Hierbei lehnte er sich an die alt-persischen religiösen Vorstellungen, in denen das Licht, zuerst als Symbol der Gottheit gebraucht, später im Sonnendienst und in der Feuer-Anbetung selbst die Stelle der Gottheit einnahm. Stellen der Bibel, nach seinem Sinn verdreht und missdeutet (Arch.Acta n. 40), mussten dann dem System den Anschein eines christlichen geben und unter den Christen Anhänger werben.

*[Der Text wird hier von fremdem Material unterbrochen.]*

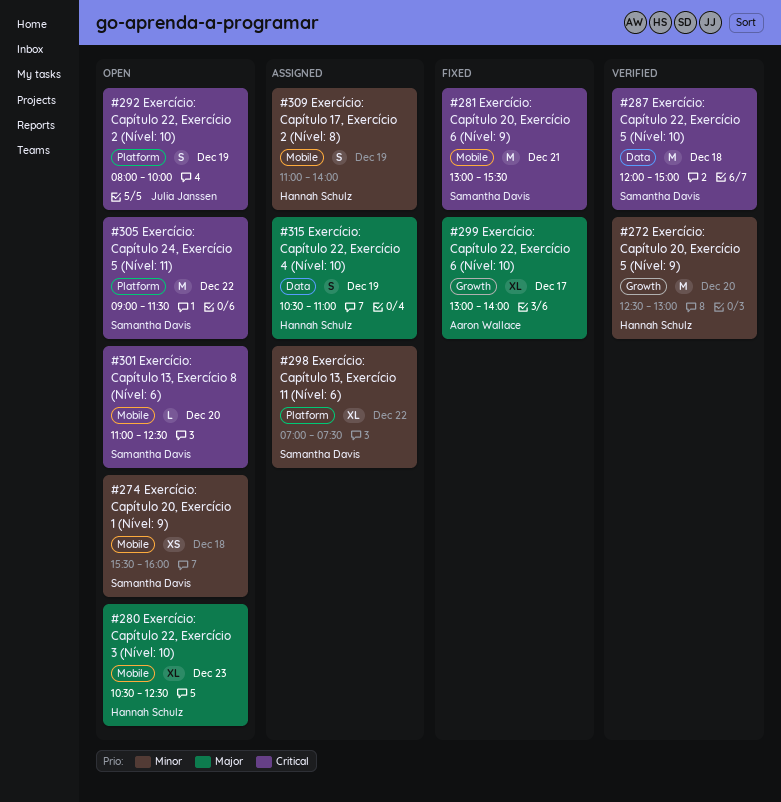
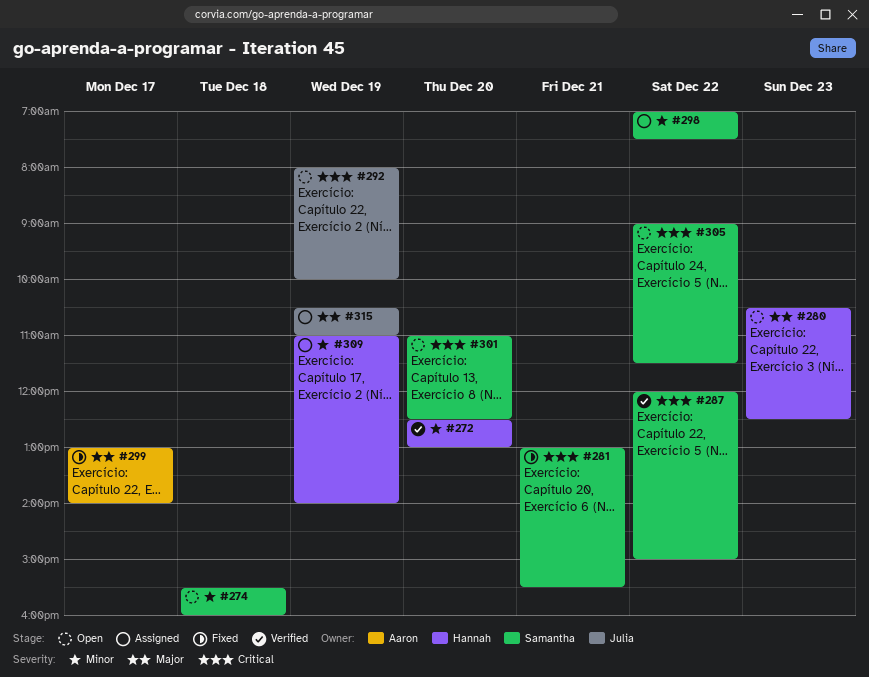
#287, day: Dec 18 -> Dec 22
#315, owner: Hannah Schulz -> Julia Janssen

Der gute und der böse Gott
Hiernach lautete das manichäische System in seinen Hauptzügen also: Es gibt von Anbeginn zwei gleich ewige, ungezeugte, lebendige Wesen, deren eines gut (Licht, Geist), das andere böse (Finsternis, Materie) ist (Ephraem. Tarct.). Beide stehen im direkten, vollkommen ausgebildeten Gegensatz. Jeder, der Gute wie der Böse, hat sein wohl gegliedertes, ihm gleichartiges Reich, bestehend aus fünf Regionen, bevölkert von unzähligen, aus ihm hervor gegangenen Wesen, vom andern scharf geschieden. Die sichtbare Welt und der Mensch (die Schöpfung) entstand aber aus einer Vermischung des Lichtes und der Finsternis.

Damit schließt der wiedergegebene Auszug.